▶
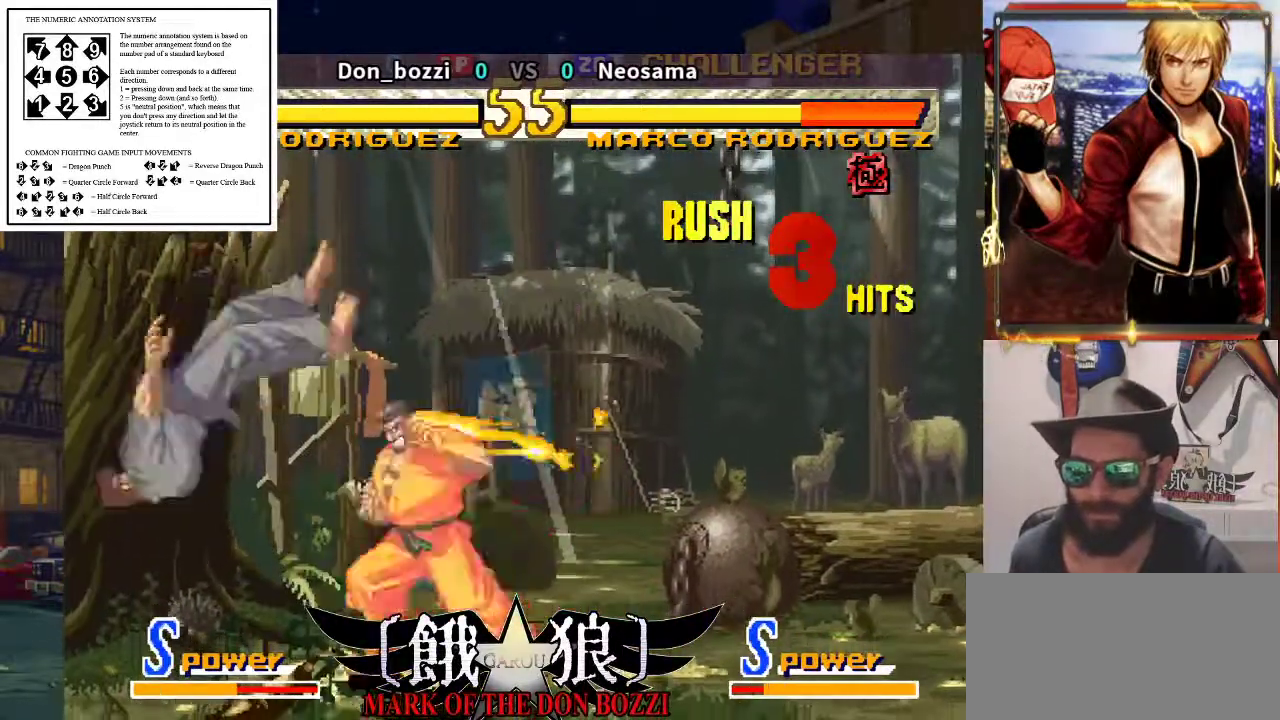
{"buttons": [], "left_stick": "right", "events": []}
◀
▶
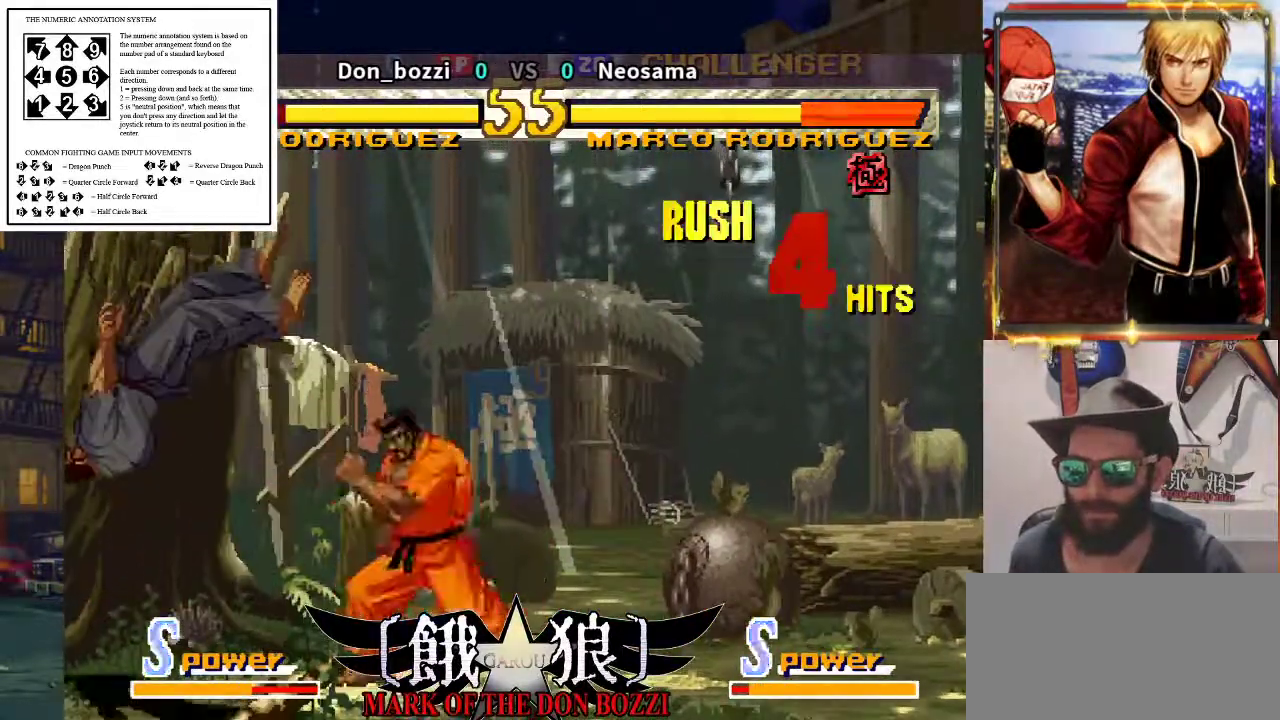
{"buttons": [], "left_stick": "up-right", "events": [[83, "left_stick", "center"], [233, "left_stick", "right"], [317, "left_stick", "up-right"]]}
◀
▶
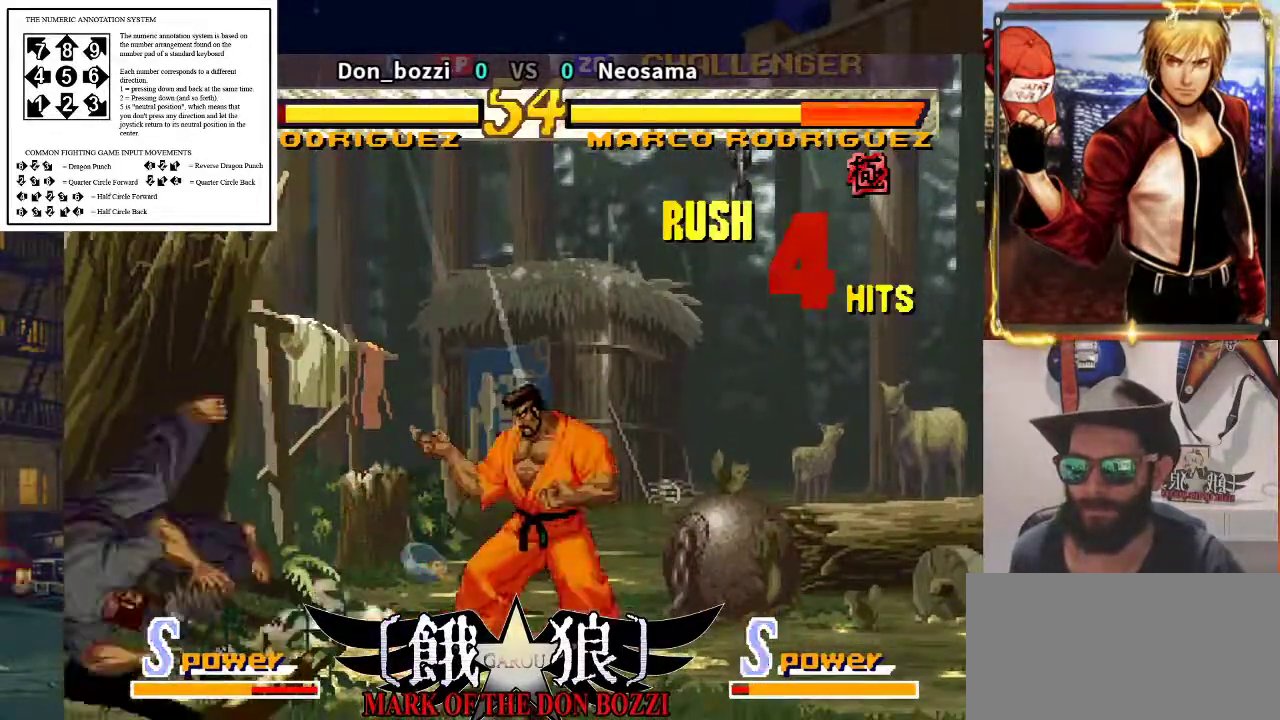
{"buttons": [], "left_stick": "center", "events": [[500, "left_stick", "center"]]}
◀
#### Assignment:
Would you copy all lines in the records where the string "center" appears?

#### Your response:
{"buttons": [], "left_stick": "up-right", "events": [[83, "left_stick", "center"], [233, "left_stick", "right"], [317, "left_stick", "up-right"]]}
{"buttons": [], "left_stick": "center", "events": [[500, "left_stick", "center"]]}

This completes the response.